I would like to count words in a file, i.e. I want to know how often a word
occurs.
In "GoTo Python" I found some help, so I could write:
_____________________________________________________
import re, string
reg = re.compile("[\W]")
file = open("someText","r")
text = file.read()
occurences = {}
for word in reg.split(text):
occurences[word] = occurences.get(word,0)+1
print occurences
for word in occurences.keys():
print "word:",word,", occurences:",occurences[word]
_____________________________________________________
First question: Can someone explain what's happening in the first for-loop?
I don't understand occurences.get(word,0)+1 .

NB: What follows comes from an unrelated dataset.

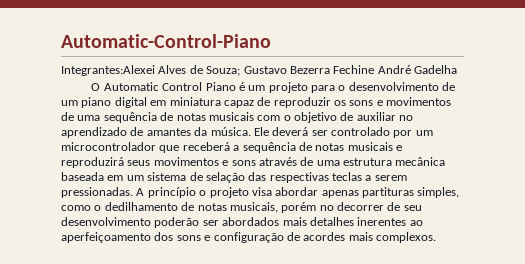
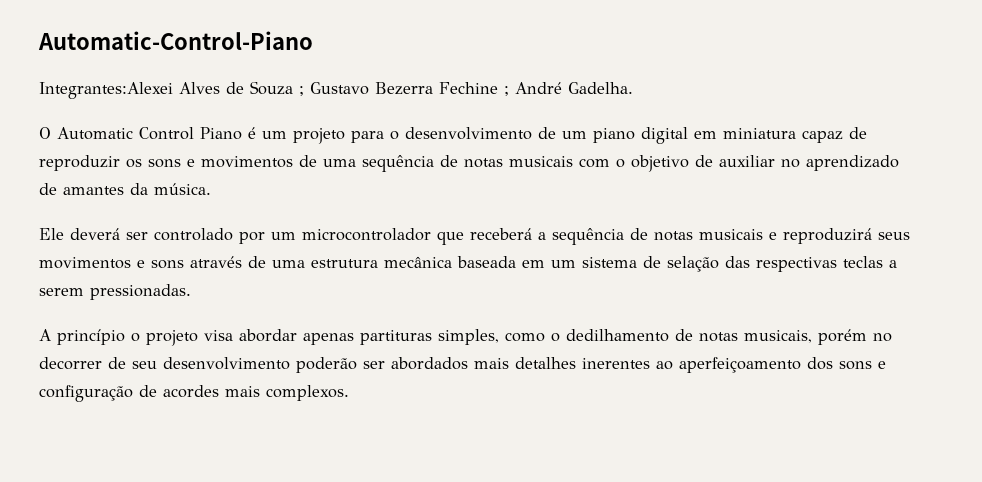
[206,66,241,76] Souza; -> [250,81,304,96] Souza ;
[377,65,457,74] André Gadelha -> [504,82,633,96] ; André Gadelha.
(251, 131) none -> (211, 189) //
(133, 192) none -> (191, 292) //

I know it<#s counting there, but how?
(one possible output)
word: of , occurences: 1
word: Some , occurences: 1
word: are , occurences: 1
word: texts , occurences: 1
word: BORING , occurences: 1
word: some , occurences: 1
word: is , occurences: 2
word: boring , occurences: 1
word: This , occurences: 2
word: kind , occurences: 1
word: text , occurences: 1
word: , occurences: 3
Second question:
"Some" and "some" should be recognized as one word, the same is with "BORING"
and "boring". I thought of string.lowercase as a possible solution, but as
it doesn't work , I might be wrong. Any idea what to do?
Third question:
Last line of output:
Is "\n" recognized as a word?? (My text currently consists of three lines)
Thanx in advance.
Nicole